## Exercise brief
Each line of the data below that holds the word "Papers" is to be reported in full.

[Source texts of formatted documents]
────────────────
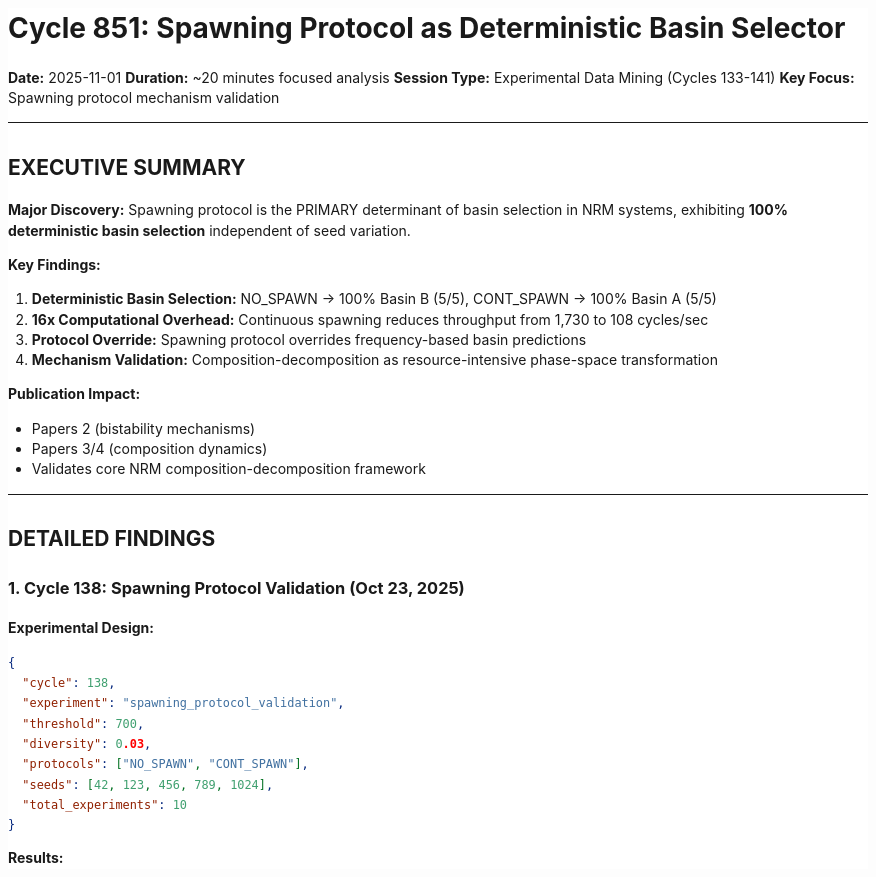 # Cycle 851: Spawning Protocol as Deterministic Basin Selector

**Date:** 2025-11-01
**Duration:** ~20 minutes focused analysis
**Session Type:** Experimental Data Mining (Cycles 133-141)
**Key Focus:** Spawning protocol mechanism validation

---

## EXECUTIVE SUMMARY

**Major Discovery:**
Spawning protocol is the PRIMARY determinant of basin selection in NRM systems, exhibiting **100% deterministic basin selection** independent of seed variation.

**Key Findings:**
1. **Deterministic Basin Selection:** NO_SPAWN → 100% Basin B (5/5), CONT_SPAWN → 100% Basin A (5/5)
2. **16x Computational Overhead:** Continuous spawning reduces throughput from 1,730 to 108 cycles/sec
3. **Protocol Override:** Spawning protocol overrides frequency-based basin predictions
4. **Mechanism Validation:** Composition-decomposition as resource-intensive phase-space transformation

**Publication Impact:**
- Papers 2 (bistability mechanisms)
- Papers 3/4 (composition dynamics)
- Validates core NRM composition-decomposition framework

---

## DETAILED FINDINGS

### 1. Cycle 138: Spawning Protocol Validation (Oct 23, 2025)

**Experimental Design:**
```json
{
  "cycle": 138,
  "experiment": "spawning_protocol_validation",
  "threshold": 700,
  "diversity": 0.03,
  "protocols": ["NO_SPAWN", "CONT_SPAWN"],
  "seeds": [42, 123, 456, 789, 1024],
  "total_experiments": 10
}
```

**Results:**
────────────────
## Result
- Papers 2 (bistability mechanisms)
- Papers 3/4 (composition dynamics)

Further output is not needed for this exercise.